The LSM303DLH (Figure 2) uses Honeywell's AMR (anisotropic magneto-resistive) technology to measure the strength and direction of the earth's magnetic field and determine the heading relative to magnetic north. The technology provides the same sensitivity on the z axis as on the x and y ones, eliminating the need for flux concentrators that are used in Hall-effect sensors which can shift the sensor offset after it has been magnetised. The three-axis sensing is claimed to reduce measurement errors in ultra-low magnetic field strength environments such as metal buildings, automotives or in higher latitudes.
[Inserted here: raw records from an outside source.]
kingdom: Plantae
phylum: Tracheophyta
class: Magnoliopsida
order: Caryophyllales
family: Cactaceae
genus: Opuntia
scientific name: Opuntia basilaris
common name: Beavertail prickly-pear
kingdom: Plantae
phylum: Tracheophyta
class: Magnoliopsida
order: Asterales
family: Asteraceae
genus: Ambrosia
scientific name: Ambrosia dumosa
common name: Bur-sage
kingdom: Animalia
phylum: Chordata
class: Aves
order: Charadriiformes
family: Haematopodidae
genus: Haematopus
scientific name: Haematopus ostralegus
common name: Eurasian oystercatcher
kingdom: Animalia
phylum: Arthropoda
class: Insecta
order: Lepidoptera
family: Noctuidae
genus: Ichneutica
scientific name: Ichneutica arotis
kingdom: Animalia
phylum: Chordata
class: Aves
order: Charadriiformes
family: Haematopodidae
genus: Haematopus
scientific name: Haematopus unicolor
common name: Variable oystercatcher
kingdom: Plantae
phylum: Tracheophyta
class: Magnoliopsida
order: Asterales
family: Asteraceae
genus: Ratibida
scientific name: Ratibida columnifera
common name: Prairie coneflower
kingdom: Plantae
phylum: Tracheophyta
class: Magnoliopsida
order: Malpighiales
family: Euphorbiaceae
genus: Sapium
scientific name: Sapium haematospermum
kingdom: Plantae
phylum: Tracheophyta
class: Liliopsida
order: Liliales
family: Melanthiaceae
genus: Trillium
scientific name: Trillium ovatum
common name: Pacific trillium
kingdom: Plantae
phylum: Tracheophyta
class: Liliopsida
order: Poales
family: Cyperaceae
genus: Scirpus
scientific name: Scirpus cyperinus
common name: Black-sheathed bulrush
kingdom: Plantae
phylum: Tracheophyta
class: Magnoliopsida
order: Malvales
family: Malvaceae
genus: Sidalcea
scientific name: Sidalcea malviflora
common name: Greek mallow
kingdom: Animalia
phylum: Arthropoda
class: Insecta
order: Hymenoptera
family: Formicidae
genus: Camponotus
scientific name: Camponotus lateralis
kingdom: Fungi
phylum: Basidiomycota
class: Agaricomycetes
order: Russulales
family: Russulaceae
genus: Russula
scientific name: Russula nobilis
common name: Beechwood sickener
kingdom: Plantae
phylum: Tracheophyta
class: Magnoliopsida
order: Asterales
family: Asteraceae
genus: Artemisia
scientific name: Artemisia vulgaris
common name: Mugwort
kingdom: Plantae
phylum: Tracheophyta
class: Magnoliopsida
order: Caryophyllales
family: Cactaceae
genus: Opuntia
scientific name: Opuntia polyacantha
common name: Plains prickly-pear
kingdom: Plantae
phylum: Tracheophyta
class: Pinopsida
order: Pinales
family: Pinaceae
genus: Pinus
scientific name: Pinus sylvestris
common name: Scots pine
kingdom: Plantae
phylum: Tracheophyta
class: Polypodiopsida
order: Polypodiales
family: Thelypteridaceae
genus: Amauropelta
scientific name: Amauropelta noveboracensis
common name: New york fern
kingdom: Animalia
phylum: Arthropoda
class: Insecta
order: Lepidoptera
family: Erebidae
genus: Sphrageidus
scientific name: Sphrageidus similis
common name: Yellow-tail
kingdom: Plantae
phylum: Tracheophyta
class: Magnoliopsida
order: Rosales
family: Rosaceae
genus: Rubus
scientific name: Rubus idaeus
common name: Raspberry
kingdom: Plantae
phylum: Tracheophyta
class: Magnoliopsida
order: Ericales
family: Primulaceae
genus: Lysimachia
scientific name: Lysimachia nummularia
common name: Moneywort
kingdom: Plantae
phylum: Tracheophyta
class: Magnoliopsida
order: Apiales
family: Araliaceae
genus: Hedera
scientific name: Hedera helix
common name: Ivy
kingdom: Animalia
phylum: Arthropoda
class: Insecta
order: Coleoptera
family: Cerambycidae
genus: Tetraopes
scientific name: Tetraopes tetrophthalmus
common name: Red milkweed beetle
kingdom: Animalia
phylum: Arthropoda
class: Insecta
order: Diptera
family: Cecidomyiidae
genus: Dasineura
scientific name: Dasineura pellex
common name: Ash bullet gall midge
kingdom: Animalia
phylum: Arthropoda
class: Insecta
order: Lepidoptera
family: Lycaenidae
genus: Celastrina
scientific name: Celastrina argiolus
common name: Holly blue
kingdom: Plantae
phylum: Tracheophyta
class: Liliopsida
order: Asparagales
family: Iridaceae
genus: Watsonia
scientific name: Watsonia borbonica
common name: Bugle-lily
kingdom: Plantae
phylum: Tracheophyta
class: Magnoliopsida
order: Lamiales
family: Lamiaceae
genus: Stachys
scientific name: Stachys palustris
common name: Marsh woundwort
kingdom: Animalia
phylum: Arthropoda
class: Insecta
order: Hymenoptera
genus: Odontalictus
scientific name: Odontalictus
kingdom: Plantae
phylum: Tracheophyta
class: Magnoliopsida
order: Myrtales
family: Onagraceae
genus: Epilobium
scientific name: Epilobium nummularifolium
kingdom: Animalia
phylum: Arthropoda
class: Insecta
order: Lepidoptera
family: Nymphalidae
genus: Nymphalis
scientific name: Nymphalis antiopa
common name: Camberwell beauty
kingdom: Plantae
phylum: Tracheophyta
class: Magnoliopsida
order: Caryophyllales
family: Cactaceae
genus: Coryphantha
The digital compass module also has embedded features, such as wake-up, power-down function and 6D recognition, which signals if the device is up or down along all three axes. The device has a linear acceleration full-scale of ±2, ±4 and ±8g and a magnetic field full-scale from ±1.3 to ±8g(2), both selectable by the user.
Forward direction orientation gives application developers licence to improve the use of a limited display size for maps by putting the current user position at the bottom of the map with the rest of the display in the forward, or up ahead, direction.
The magnetic sensor design has a high level of accuracy, with a built-in offset cancellation circuit to minimise the need for calibration, and patented set and reset straps that de-gauss, or de-magnetise, the sensor for each measurement.
Figure 1: MEMS is eclipsing ECM in microphone technology.
Figure 2: Magnetic sensors deliver the navigation features on smartphones.